[[ Materials provided, beginning ]]

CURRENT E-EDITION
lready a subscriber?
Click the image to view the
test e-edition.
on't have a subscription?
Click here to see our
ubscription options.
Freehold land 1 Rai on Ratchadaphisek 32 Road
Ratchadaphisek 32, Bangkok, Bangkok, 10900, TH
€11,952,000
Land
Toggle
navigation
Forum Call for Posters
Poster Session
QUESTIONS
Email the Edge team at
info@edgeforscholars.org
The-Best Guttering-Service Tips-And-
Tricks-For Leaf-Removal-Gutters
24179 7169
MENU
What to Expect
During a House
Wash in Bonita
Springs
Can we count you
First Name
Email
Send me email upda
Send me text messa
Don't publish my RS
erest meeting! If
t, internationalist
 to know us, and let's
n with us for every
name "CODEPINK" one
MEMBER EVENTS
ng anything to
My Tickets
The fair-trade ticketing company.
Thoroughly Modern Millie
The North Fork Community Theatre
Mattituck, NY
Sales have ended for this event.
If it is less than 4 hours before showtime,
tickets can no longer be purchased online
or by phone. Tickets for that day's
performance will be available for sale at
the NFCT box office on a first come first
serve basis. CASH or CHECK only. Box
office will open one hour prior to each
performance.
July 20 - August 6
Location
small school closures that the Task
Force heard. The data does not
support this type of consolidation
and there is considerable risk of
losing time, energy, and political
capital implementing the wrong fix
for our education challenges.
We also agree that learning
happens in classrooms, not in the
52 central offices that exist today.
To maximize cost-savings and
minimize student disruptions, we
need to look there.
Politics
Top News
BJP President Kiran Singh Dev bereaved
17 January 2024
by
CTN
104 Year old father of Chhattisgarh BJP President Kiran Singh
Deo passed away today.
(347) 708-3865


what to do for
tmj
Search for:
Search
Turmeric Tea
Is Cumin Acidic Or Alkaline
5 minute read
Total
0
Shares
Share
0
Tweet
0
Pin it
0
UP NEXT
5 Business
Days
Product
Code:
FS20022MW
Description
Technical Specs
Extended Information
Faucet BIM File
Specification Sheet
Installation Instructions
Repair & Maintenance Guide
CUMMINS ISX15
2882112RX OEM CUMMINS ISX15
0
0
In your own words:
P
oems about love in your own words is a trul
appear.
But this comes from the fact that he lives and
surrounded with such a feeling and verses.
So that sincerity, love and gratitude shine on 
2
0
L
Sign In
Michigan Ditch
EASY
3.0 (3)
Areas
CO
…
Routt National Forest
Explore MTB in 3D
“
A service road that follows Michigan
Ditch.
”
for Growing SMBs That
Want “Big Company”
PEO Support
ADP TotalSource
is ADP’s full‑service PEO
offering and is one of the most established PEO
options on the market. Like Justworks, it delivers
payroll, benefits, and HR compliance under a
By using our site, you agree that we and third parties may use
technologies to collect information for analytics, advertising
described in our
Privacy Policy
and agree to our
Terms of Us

[[ Materials provided, end ]]

(Task description) Each entry, exactly as written, should be set down once more.

(Task result)
CURRENT E-EDITION
lready a subscriber?
Click the image to view the
test e-edition.
on't have a subscription?
Click here to see our
ubscription options.
Freehold land 1 Rai on Ratchadaphisek 32 Road
Ratchadaphisek 32, Bangkok, Bangkok, 10900, TH
€11,952,000
Land
Toggle
navigation
Forum Call for Posters
Poster Session
QUESTIONS
Email the Edge team at
info@edgeforscholars.org
The-Best Guttering-Service Tips-And-
Tricks-For Leaf-Removal-Gutters
24179 7169
MENU
What to Expect
During a House
Wash in Bonita
Springs
Can we count you
First Name
Email
Send me email upda
Send me text messa
Don't publish my RS
erest meeting! If
t, internationalist
 to know us, and let's
n with us for every
name "CODEPINK" one
MEMBER EVENTS
ng anything to
My Tickets
The fair-trade ticketing company.
Thoroughly Modern Millie
The North Fork Community Theatre
Mattituck, NY
Sales have ended for this event.
If it is less than 4 hours before showtime,
tickets can no longer be purchased online
or by phone. Tickets for that day's
performance will be available for sale at
the NFCT box office on a first come first
serve basis. CASH or CHECK only. Box
office will open one hour prior to each
performance.
July 20 - August 6
Location
small school closures that the Task
Force heard. The data does not
support this type of consolidation
and there is considerable risk of
losing time, energy, and political
capital implementing the wrong fix
for our education challenges.
We also agree that learning
happens in classrooms, not in the
52 central offices that exist today.
To maximize cost-savings and
minimize student disruptions, we
need to look there.
Politics
Top News
BJP President Kiran Singh Dev bereaved
17 January 2024
by
CTN
104 Year old father of Chhattisgarh BJP President Kiran Singh
Deo passed away today.
(347) 708-3865


what to do for
tmj
Search for:
Search
Turmeric Tea
Is Cumin Acidic Or Alkaline
5 minute read
Total
0
Shares
Share
0
Tweet
0
Pin it
0
UP NEXT
5 Business
Days
Product
Code:
FS20022MW
Description
Technical Specs
Extended Information
Faucet BIM File
Specification Sheet
Installation Instructions
Repair & Maintenance Guide
CUMMINS ISX15
2882112RX OEM CUMMINS ISX15
0
0
In your own words:
P
oems about love in your own words is a trul
appear.
But this comes from the fact that he lives and
surrounded with such a feeling and verses.
So that sincerity, love and gratitude shine on 
2
0
L
Sign In
Michigan Ditch
EASY
3.0 (3)
Areas
CO
…
Routt National Forest
Explore MTB in 3D
“
A service road that follows Michigan
Ditch.
”
for Growing SMBs That
Want “Big Company”
PEO Support
ADP TotalSource
is ADP’s full‑service PEO
offering and is one of the most established PEO
options on the market. Like Justworks, it delivers
payroll, benefits, and HR compliance under a
By using our site, you agree that we and third parties may use
technologies to collect information for analytics, advertising
described in our
Privacy Policy
and agree to our
Terms of Us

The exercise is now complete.